Xun Zhuoran, Wang Xuemeng, Xue Hao, Zhang Qingzheng, Yang Wanqi, Zhang Hua, Li Mingzhu, Jia Shangang, Qu Jiangyong, Wang Xumin
College of Life Sciences, Yantai University, Yantai, 264005, China.
College of Resources and Environment, University of Chinese Academy of Sciences, Beijing, 100049, China.
Curr Res Food Sci. 2024 Jun 14;9:100784. doi: 10.1016/j.crfs.2024.100784. eCollection 2024.

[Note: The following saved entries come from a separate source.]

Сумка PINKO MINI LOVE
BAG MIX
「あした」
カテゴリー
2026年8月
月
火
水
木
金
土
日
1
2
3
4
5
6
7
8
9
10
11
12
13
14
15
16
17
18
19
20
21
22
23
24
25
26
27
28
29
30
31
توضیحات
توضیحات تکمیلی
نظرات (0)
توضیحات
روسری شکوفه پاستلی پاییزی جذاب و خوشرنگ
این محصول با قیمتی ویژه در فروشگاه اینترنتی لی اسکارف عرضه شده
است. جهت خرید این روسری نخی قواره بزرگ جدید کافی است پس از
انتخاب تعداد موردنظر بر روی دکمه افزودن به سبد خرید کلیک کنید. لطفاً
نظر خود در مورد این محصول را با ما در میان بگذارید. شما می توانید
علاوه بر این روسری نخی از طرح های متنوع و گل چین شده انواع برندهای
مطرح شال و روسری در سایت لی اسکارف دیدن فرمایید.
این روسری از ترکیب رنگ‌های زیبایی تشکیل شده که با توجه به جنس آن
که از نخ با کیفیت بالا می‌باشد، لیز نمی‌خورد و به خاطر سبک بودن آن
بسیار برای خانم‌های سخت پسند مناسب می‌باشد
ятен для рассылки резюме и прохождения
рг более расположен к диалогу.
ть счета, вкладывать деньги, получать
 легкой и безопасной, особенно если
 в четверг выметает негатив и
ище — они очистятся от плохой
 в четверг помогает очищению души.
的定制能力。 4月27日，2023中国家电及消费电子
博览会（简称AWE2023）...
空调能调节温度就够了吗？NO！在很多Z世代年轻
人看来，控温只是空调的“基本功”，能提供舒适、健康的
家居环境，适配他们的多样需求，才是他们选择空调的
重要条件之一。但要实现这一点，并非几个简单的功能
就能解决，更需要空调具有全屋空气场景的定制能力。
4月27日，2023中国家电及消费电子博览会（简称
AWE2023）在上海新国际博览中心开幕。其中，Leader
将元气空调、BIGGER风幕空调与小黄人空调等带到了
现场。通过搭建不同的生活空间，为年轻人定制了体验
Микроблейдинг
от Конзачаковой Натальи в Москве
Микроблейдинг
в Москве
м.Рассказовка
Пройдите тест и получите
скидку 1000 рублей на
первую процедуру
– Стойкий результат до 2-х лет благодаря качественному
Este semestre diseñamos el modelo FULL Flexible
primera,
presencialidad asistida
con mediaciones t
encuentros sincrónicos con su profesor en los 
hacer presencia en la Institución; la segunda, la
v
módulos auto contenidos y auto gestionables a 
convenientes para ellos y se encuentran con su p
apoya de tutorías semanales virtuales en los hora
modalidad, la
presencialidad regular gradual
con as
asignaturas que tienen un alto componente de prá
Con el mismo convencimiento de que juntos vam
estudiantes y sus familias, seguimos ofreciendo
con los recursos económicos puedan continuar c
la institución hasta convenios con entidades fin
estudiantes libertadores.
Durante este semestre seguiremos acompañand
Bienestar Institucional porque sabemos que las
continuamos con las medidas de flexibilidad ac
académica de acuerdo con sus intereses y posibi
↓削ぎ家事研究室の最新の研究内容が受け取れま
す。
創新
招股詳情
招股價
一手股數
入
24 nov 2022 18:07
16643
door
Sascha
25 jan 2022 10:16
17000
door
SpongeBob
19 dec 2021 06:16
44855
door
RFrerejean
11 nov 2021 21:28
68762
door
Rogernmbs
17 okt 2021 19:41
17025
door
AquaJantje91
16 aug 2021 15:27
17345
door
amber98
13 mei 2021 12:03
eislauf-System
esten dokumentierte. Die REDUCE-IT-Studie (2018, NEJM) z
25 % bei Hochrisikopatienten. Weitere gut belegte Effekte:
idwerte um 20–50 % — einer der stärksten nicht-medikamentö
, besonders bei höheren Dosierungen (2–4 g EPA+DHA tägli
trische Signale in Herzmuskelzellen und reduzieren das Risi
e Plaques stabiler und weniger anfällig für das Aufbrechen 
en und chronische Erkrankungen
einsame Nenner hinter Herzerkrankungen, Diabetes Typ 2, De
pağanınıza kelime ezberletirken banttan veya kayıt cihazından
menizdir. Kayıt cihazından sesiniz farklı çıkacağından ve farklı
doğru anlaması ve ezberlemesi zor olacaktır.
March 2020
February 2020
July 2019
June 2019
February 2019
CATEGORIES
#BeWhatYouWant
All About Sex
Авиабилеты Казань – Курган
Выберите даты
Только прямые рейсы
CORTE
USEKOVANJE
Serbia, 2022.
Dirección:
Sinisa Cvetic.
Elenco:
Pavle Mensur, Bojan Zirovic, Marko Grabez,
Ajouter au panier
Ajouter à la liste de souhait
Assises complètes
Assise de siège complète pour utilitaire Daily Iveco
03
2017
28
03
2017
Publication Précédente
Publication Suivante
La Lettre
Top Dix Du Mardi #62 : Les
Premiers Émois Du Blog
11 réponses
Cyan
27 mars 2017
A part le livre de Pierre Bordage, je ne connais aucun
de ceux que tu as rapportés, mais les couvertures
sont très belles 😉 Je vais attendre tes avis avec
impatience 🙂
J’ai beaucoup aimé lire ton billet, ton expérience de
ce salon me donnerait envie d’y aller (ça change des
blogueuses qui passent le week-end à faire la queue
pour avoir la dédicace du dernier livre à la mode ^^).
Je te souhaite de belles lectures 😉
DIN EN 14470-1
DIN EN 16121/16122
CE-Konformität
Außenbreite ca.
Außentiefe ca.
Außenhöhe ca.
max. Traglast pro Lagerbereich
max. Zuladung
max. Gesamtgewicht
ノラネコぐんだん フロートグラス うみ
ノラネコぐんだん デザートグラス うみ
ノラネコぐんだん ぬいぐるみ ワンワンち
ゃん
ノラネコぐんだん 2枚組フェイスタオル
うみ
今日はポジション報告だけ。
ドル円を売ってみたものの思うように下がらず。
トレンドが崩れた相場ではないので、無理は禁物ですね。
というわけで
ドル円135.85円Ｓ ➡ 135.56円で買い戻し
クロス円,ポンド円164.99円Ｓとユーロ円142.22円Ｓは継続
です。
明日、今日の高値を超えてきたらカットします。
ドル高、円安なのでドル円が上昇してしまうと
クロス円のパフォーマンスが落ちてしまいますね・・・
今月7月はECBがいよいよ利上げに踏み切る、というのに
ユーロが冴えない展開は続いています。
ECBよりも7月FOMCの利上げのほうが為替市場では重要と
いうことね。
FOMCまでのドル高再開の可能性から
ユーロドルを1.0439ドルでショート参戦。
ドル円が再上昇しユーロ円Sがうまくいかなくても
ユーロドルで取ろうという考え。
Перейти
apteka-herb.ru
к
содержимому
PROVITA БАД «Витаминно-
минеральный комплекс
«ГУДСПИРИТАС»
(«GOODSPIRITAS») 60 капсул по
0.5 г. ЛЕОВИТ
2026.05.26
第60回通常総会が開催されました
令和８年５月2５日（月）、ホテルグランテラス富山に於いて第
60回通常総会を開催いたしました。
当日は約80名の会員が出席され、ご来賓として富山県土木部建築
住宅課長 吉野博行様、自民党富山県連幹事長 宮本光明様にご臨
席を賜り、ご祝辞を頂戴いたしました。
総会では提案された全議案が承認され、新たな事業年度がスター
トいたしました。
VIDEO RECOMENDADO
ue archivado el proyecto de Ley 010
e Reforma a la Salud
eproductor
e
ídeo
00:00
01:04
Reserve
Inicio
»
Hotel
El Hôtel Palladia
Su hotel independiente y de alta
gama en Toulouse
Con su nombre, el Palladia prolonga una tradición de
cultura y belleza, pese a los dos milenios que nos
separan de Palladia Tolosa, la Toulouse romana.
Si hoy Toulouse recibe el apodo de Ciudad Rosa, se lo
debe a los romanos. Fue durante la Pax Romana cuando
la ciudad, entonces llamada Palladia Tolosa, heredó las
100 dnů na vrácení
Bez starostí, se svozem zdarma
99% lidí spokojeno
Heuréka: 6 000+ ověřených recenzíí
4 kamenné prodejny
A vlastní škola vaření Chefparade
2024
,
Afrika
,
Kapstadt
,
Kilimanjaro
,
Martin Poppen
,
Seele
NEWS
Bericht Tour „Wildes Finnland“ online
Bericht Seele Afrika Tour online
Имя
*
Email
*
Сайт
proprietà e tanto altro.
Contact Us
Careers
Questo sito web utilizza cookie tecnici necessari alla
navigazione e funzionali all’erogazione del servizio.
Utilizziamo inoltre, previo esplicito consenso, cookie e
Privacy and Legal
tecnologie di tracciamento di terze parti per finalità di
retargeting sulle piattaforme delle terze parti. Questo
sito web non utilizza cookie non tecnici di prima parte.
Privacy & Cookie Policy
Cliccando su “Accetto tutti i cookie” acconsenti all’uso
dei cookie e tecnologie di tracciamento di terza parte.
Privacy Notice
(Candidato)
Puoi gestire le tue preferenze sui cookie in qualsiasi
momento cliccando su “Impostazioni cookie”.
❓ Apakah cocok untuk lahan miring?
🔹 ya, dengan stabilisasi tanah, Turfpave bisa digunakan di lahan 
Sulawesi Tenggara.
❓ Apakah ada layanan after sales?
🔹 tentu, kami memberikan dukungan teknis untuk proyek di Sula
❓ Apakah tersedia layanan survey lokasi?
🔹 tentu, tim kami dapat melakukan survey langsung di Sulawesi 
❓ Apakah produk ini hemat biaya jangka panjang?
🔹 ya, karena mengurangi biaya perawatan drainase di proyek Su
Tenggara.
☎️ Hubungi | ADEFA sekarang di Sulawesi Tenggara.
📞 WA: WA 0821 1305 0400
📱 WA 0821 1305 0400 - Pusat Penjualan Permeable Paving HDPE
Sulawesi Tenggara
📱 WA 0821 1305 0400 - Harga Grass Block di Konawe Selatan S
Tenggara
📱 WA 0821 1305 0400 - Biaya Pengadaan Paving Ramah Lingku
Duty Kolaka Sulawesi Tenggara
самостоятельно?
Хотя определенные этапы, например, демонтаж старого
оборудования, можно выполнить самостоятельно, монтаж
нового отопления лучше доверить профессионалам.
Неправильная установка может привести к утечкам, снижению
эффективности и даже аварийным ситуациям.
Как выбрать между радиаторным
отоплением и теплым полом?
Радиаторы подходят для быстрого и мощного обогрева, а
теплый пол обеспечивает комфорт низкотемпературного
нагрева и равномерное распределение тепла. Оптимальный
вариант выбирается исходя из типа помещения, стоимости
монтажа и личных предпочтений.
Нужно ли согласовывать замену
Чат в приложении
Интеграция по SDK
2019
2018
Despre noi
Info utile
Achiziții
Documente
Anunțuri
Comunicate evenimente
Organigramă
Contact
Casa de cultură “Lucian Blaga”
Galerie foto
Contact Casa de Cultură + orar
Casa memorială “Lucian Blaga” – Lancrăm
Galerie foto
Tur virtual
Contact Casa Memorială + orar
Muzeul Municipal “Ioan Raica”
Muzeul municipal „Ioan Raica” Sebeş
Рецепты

Food fraud is widespread in the aquatic food market, hence fast and non-destructive methods of identification of fish flesh are needed. In this study, multispectral imaging (MSI) was used to screen flesh slices from 20 edible fish species commonly found in the sea around Yantai, China, by combining identification based on the mitochondrial gene. We found that nCDA images transformed from MSI data showed significant differences in flesh splices of the 20 fish species. We then employed eight models to compare their prediction performances based on the hold-out method with 70% training and 30% test sets. Convolutional neural network (CNN), quadratic discriminant analysis (QDA), support vector machine (SVM), and linear discriminant analysis (LDA) models perform well on cross-validation and test data. CNN and QDA achieved more than 99% accuracy on the test set. By extracting the CNN features for optimization, a very high degree of separation was obtained for all species. Furthermore, based on the Gini index in RF, 11 bands were selected as key classification features for CNN, and an accuracy of 98% was achieved. Our study developed a successful pipeline for employing machine learning models (especially CNN) on MSI identification of fish flesh, and provided a convenient and non-destructive method to determine the marketing of fish flesh in the future.
食品欺诈在水产市场中普遍存在,因此需要快速且无损的鱼肉鉴别方法。在本研究中,通过结合基于线粒体基因的鉴别方法,利用多光谱成像(MSI)对中国烟台附近海域常见的20种可食用鱼类的鱼片进行筛选。我们发现,由MSI数据转换而来的归一化颜色差异(nCDA)图像在这20种鱼类的鱼片上呈现出显著差异。然后,我们采用八种模型,基于留出法(70%训练集和30%测试集)比较它们的预测性能。卷积神经网络(CNN)、二次判别分析(QDA)、支持向量机(SVM)和线性判别分析(LDA)模型在交叉验证和测试数据上表现良好。CNN和QDA在测试集上的准确率超过了99%。通过提取CNN特征进行优化,所有物种都实现了非常高的分离度。此外,基于随机森林(RF)中的基尼指数,选择了11个波段作为CNN的关键分类特征,实现了98%的准确率。我们的研究开发了一种成功的流程,用于在MSI鱼肉鉴别中应用机器学习模型(尤其是CNN),并为未来鱼肉市场销售鉴定提供了一种便捷且无损的方法。